DEGENERATE ART: THE FATE OF THE AVANT-GARDE IN NAZI GERMANY
Stephanie Barron

Stephanie Barron: DEGENERATE ART: THE FATE OF THE AVANT-GARDE IN NAZI GERMANY. NYC: Los Angeles County Museum of Art and Harry Abrams, 1991. Third printing. A fine softcover book in stiff, printed wrappers. Interior unmarked and very clean. Out of print.

9.75 x 12.25 softcover book with 424 pages and 750 illustration, including 164 in color and several fold-out illustrations. Includes bibliography, index, exhibition ephemera, and chronology. Oversized companion volume to the 1991 exhibition reconstructed by the Los Angeles County Museum of Art in an attempt to recreate the 1937 Munich exhibition Entartete Kunst. This volume contains more than 150 masterworks from the original show, introductory essay and histories of the original show, discussion of museum resistance to the Nazi campaign, seizure and sale of original artwork, National Socialist views on modern art, etc. With biographical information on each artist, register of names and illustrations, facsimile of guide to 1937 exhibition, a room-by-room photographic survey of displays.

Contains biographical information on each artist, a register of names and institutions, an illustrated chronology, extensive documentation on the fate of the works in the 1937 exhibition and those that were sold at auction in Lucerne in 1939, and a facsimile of the rare guide to the 1937 exhibition, with a new English translation, including a room-by-room photographic survey.
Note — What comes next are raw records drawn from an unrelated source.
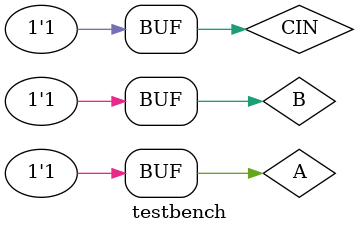
<source format=v>
module testbench;
	reg A;
	reg B;
	reg CIN;
	wire SUM;
	wire COUT;

fa FA(.a(A), .b(B), .cin(CIN), .sum(SUM), .cout(COUT));

initial begin
	$monitor("A=%b B=%b CIN=%b SUM=%b COUT=%b",A,B,CIN,SUM,COUT);
#0 A=1'b0; B=1'b0; CIN=1'b0;
#1 A=1'b0; B=1'b0; CIN=1'b1;
#1 A=1'b0; B=1'b1; CIN=1'b0;
#1 A=1'b0; B=1'b1; CIN=1'b1;
#1 A=1'b1; B=1'b0; CIN=1'b0;
#1 A=1'b1; B=1'b0; CIN=1'b1;
#1 A=1'b1; B=1'b1; CIN=1'b0;
#1 A=1'b1; B=1'b1; CIN=1'b1;
end
endmodule
















</source>
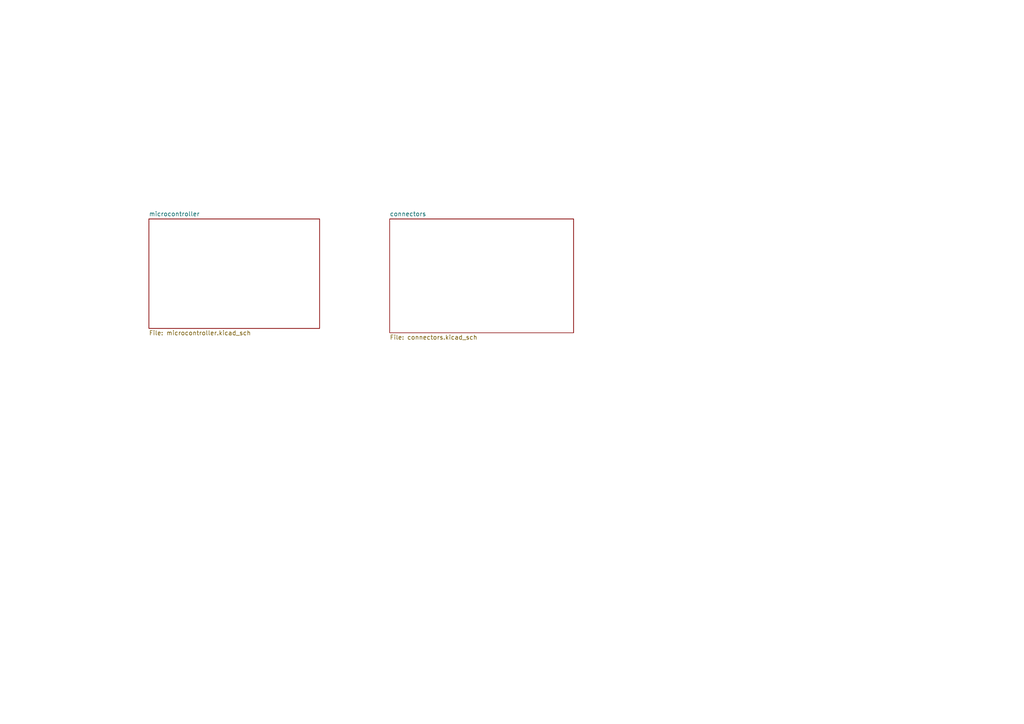
<source format=kicad_sch>
(kicad_sch
	(version 20231120)
	(generator "eeschema")
	(generator_version "8.0")
	(uuid "856885f2-6f46-4c40-9529-c8ec9ab48dce")
	(paper "A4")
	(lib_symbols)
	(sheet
		(at 113.03 63.5)
		(size 53.34 33.02)
		(fields_autoplaced yes)
		(stroke
			(width 0.1524)
			(type solid)
		)
		(fill
			(color 0 0 0 0.0000)
		)
		(uuid "562b8d7c-87b5-419b-9a10-da73b0ab4e4d")
		(property "Sheetname" "connectors"
			(at 113.03 62.7884 0)
			(effects
				(font
					(size 1.27 1.27)
				)
				(justify left bottom)
			)
		)
		(property "Sheetfile" "connectors.kicad_sch"
			(at 113.03 97.1046 0)
			(effects
				(font
					(size 1.27 1.27)
				)
				(justify left top)
			)
		)
		(instances
			(project "iot-contact"
				(path "/856885f2-6f46-4c40-9529-c8ec9ab48dce"
					(page "3")
				)
			)
		)
	)
	(sheet
		(at 43.18 63.5)
		(size 49.53 31.75)
		(fields_autoplaced yes)
		(stroke
			(width 0.1524)
			(type solid)
		)
		(fill
			(color 0 0 0 0.0000)
		)
		(uuid "bfc23983-2e62-429d-ab68-83d0a8643b81")
		(property "Sheetname" "microcontroller"
			(at 43.18 62.7884 0)
			(effects
				(font
					(size 1.27 1.27)
				)
				(justify left bottom)
			)
		)
		(property "Sheetfile" "microcontroller.kicad_sch"
			(at 43.18 95.8346 0)
			(effects
				(font
					(size 1.27 1.27)
				)
				(justify left top)
			)
		)
		(instances
			(project "iot-contact"
				(path "/856885f2-6f46-4c40-9529-c8ec9ab48dce"
					(page "2")
				)
			)
		)
	)
	(sheet_instances
		(path "/"
			(page "1")
		)
	)
)

</source>
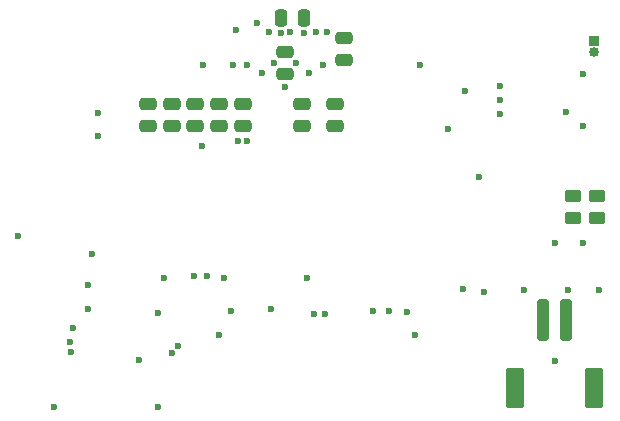
<source format=gbs>
%TF.GenerationSoftware,KiCad,Pcbnew,8.0.9-8.0.9-0~ubuntu22.04.1*%
%TF.CreationDate,2025-08-19T21:28:46+02:00*%
%TF.ProjectId,KG_Disp_Adapter,4b475f44-6973-4705-9f41-646170746572,rev?*%
%TF.SameCoordinates,Original*%
%TF.FileFunction,Soldermask,Bot*%
%TF.FilePolarity,Negative*%
%FSLAX46Y46*%
G04 Gerber Fmt 4.6, Leading zero omitted, Abs format (unit mm)*
G04 Created by KiCad (PCBNEW 8.0.9-8.0.9-0~ubuntu22.04.1) date 2025-08-19 21:28:46*
%MOMM*%
%LPD*%
G01*
G04 APERTURE LIST*
G04 Aperture macros list*
%AMRoundRect*
0 Rectangle with rounded corners*
0 $1 Rounding radius*
0 $2 $3 $4 $5 $6 $7 $8 $9 X,Y pos of 4 corners*
0 Add a 4 corners polygon primitive as box body*
4,1,4,$2,$3,$4,$5,$6,$7,$8,$9,$2,$3,0*
0 Add four circle primitives for the rounded corners*
1,1,$1+$1,$2,$3*
1,1,$1+$1,$4,$5*
1,1,$1+$1,$6,$7*
1,1,$1+$1,$8,$9*
0 Add four rect primitives between the rounded corners*
20,1,$1+$1,$2,$3,$4,$5,0*
20,1,$1+$1,$4,$5,$6,$7,0*
20,1,$1+$1,$6,$7,$8,$9,0*
20,1,$1+$1,$8,$9,$2,$3,0*%
G04 Aperture macros list end*
%ADD10RoundRect,0.250000X-0.475000X0.250000X-0.475000X-0.250000X0.475000X-0.250000X0.475000X0.250000X0*%
%ADD11RoundRect,0.250000X-0.250000X-0.475000X0.250000X-0.475000X0.250000X0.475000X-0.250000X0.475000X0*%
%ADD12RoundRect,0.250000X0.475000X-0.250000X0.475000X0.250000X-0.475000X0.250000X-0.475000X-0.250000X0*%
%ADD13RoundRect,0.250000X-0.450000X0.262500X-0.450000X-0.262500X0.450000X-0.262500X0.450000X0.262500X0*%
%ADD14RoundRect,0.163044X0.586956X1.536956X-0.586956X1.536956X-0.586956X-1.536956X0.586956X-1.536956X0*%
%ADD15RoundRect,0.208333X0.291667X1.541667X-0.291667X1.541667X-0.291667X-1.541667X0.291667X-1.541667X0*%
%ADD16R,0.850000X0.850000*%
%ADD17O,0.850000X0.850000*%
%ADD18C,0.600000*%
G04 APERTURE END LIST*
D10*
%TO.C,C19*%
X152775008Y-107734999D03*
X152775008Y-109634999D03*
%TD*%
D11*
%TO.C,C13*%
X152425008Y-104884999D03*
X154325008Y-104884999D03*
%TD*%
D10*
%TO.C,C14*%
X156975008Y-112134999D03*
X156975008Y-114034999D03*
%TD*%
D12*
%TO.C,C8*%
X141135008Y-114034999D03*
X141135008Y-112134999D03*
%TD*%
D13*
%TO.C,R1*%
X179175008Y-119972499D03*
X179175008Y-121797499D03*
%TD*%
D14*
%TO.C,J2*%
X172225008Y-136159999D03*
X178925008Y-136159999D03*
D15*
X174575008Y-130409999D03*
X176575008Y-130409999D03*
%TD*%
D10*
%TO.C,C10*%
X145175008Y-112134999D03*
X145175008Y-114034999D03*
%TD*%
%TO.C,C9*%
X143175008Y-112134999D03*
X143175008Y-114034999D03*
%TD*%
%TO.C,C12*%
X149175008Y-112134999D03*
X149175008Y-114034999D03*
%TD*%
D13*
%TO.C,R2*%
X177175008Y-119972499D03*
X177175008Y-121797499D03*
%TD*%
D10*
%TO.C,C11*%
X147175008Y-112134999D03*
X147175008Y-114034999D03*
%TD*%
D12*
%TO.C,C7*%
X157775008Y-108434999D03*
X157775008Y-106534999D03*
%TD*%
D10*
%TO.C,C15*%
X154175008Y-112134999D03*
X154175008Y-114034999D03*
%TD*%
D16*
%TO.C,J1*%
X178950008Y-106784999D03*
D17*
X178950008Y-107784999D03*
%TD*%
D18*
X167860008Y-127799999D03*
X134650008Y-133159999D03*
X152375008Y-106109999D03*
X148775008Y-115284999D03*
X148375008Y-108884999D03*
X149575008Y-115284999D03*
X136887508Y-114884999D03*
X166575008Y-114284999D03*
X134575008Y-132284999D03*
X140375008Y-133834999D03*
X148575008Y-105884999D03*
X161575008Y-129684999D03*
X177975008Y-123884999D03*
X163775008Y-131684999D03*
X170975008Y-112984999D03*
X141975008Y-129834999D03*
X154575008Y-126884999D03*
X156325008Y-106084999D03*
X167975008Y-111084999D03*
X130175008Y-123284999D03*
X133175008Y-137834999D03*
X145775008Y-108884999D03*
X145087508Y-126684999D03*
X136087508Y-129484999D03*
X134775008Y-131084999D03*
X145687508Y-115684999D03*
X151575008Y-129484999D03*
X136887508Y-112884999D03*
X147575008Y-126884999D03*
X176750008Y-127859999D03*
X152775008Y-110684999D03*
X175575008Y-123884999D03*
X146175008Y-126684999D03*
X164175008Y-108884999D03*
X175575008Y-133884999D03*
X179375008Y-127884999D03*
X177975008Y-113984999D03*
X147175008Y-131684999D03*
X169175008Y-118284999D03*
X141975008Y-137834999D03*
X160175008Y-129684999D03*
X156175008Y-129884999D03*
X136087508Y-127484999D03*
X155175008Y-129884999D03*
X148175008Y-129684999D03*
X177975008Y-109584999D03*
X163075008Y-129784999D03*
X143175008Y-133234999D03*
X136375008Y-124884999D03*
X143725008Y-132634999D03*
X155975008Y-108884999D03*
X149575008Y-108884999D03*
X150375008Y-105284999D03*
X150775008Y-109484999D03*
X151375008Y-106084999D03*
X151800008Y-108684999D03*
X153175008Y-106084999D03*
X153700008Y-108684999D03*
X154775008Y-109484999D03*
X155375008Y-106084999D03*
X154375008Y-106109999D03*
X170975008Y-110584999D03*
X169575008Y-128084999D03*
X172975008Y-127884999D03*
X170975008Y-111784999D03*
X142487508Y-126884999D03*
X176575008Y-112784999D03*
M02*

</source>
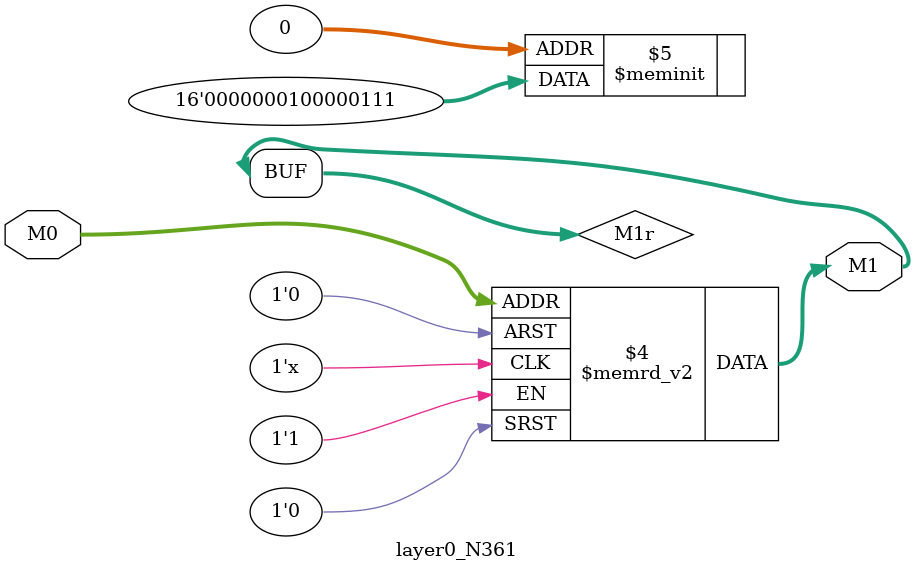
<source format=v>
module layer0_N361 ( input [2:0] M0, output [1:0] M1 );

	(*rom_style = "distributed" *) reg [1:0] M1r;
	assign M1 = M1r;
	always @ (M0) begin
		case (M0)
			3'b000: M1r = 2'b11;
			3'b100: M1r = 2'b01;
			3'b010: M1r = 2'b00;
			3'b110: M1r = 2'b00;
			3'b001: M1r = 2'b01;
			3'b101: M1r = 2'b00;
			3'b011: M1r = 2'b00;
			3'b111: M1r = 2'b00;

		endcase
	end
endmodule

</source>
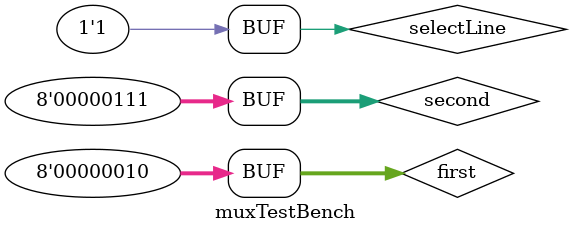
<source format=v>
`timescale 1ns / 1ps


module muxTestBench();
reg [0:7] first;
reg [0:7] second; 
reg selectLine; 
wire [0:7] outputData;
mux UUT(.first(first),.second(second), .selectLine(selectLine), .outputData(outputData));
initial 
begin 
first = 8'b00001000;
second = 8'b00000100;

selectLine = 0; 
#5
first =  8'b00000010;
second = 8'b00000111;
selectLine = 1; 

end

endmodule

</source>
Foreword by Earl Powell, museum director; essays by Barron and George L. Mosse, Peter Guenther, Mario-Andreas von Luttichau, Christoph Zuschlag, Annegret Janda, Andrea Huneke, Michael Meyer, William Moritz, Dagmar Grunn, and Pamela Kort.

By the fall of 1937, the Nazis had removed 16,000 Avant-Garde works from German museums. 650 of these appeared in a touring 4-year exhibition called Entartete Kunst (Degenerate Art). Artists like Beckmann, Chagall, Dix, Grosz, Kandinsky, Klee, Kokoscha, Lahmbruck and founders of German Expressionism Ernst Ludwig Kirchner, Franz Marc, Emil Nolde, and Karl Schmidt-Rottluff were included. 150 surviving masterworks were included in a 1991 LACMA expedition from which this catalogue is derived. Essays in the book describe the original exhibition and its cultural and historical context during the Nazi era. A biography of Avant-Garde artists persecuted by the Nazis and the fate of works removed from German museums is detailed.

Keep telling yourself that it can't happen here.